Most new cases of monkeypox are currently detected in Western Europe. The World Health Organisation says this is no reason to cancel more than 800 festivals scheduled to take place on the continent this summer.

WHO says European festivals should go ahead despite monkeypox risk

The World Health Organization said Friday that European summer festivals should not be cancelled due to the monkeypox outbreak but should instead manage the risk of amplifying the virus.

A surge of monkeypox cases has been detected since May outside of the West and Central African countries where the disease has long been endemic.

Most of the new cases have been in Western Europe.

More than 3,200 confirmed cases and one death have now been reported to the WHO from 48 countries in total this year.

“We have all the summer festivals, concerts and many other events just starting in the northern hemisphere,” Amaia Artazcoz, the WHO’s mass gatherings technical officer, told a webinar entitled “Monkeypox outbreak and mass gatherings: Protecting yourself at festivals and parties”.

The events “may represent a conducive environment for transmission”, she said.

“These gatherings have really close proximity and usually for a prolonged period of time, and also a lot of frequent interactions among people,” Artazcoz explained.

“Nevertheless… we are not recommending postponing or cancelling any of the events in the areas where monkeypox cases have been identified.”

Sarah Tyler, the senior communications consultant on health emergencies at WHO Europe, said there were going to be more than 800 festivals in the region, bringing together hundreds of thousands of people from different countries.

“Most attendees are highly mobile and sexually active and a number of them will have intimate skin-to-skin contact at or around these events,” she said.

“Some may also have multiple sexual contacts, including new or anonymous partners.
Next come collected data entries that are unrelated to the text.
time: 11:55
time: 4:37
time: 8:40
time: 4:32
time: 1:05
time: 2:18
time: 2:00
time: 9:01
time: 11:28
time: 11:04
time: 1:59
Without action, we risk seeing a surge in monkeypox cases in Europe this summer.”

Risk awareness

The UN health agency recommends that countries identify events most likely to be associated with the risk of monkeypox transmission.
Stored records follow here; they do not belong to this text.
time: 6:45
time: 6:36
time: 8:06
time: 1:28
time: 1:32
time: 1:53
The WHO urged festival organisers to raise awareness through effective communication, detect cases early, stop transmission and protect people at risk.

The outbreak in newly-affected countries is primarily among men who have sex with men, and who have reported recent sex with new or multiple partners, according to the WHO.

People with symptoms are advised to avoid attending gatherings, while people in communities among whom monkeypox has been found to occur more frequently than in the general population should exercise particular caution, it says.

The normal initial symptoms of monkeypox include a high fever, swollen lymph nodes and a blistery chickenpox-like rash.

Meg Doherty, from the global HIV, hepatitis and sexually-transmitted infection programmes at WHO, said: “We are not calling this a sexually-transmitted infection.

“Stigmatising never helps in a disease outbreak,” she added.

“This is not a gay disease. However, we want people to be aware of what the risks are.”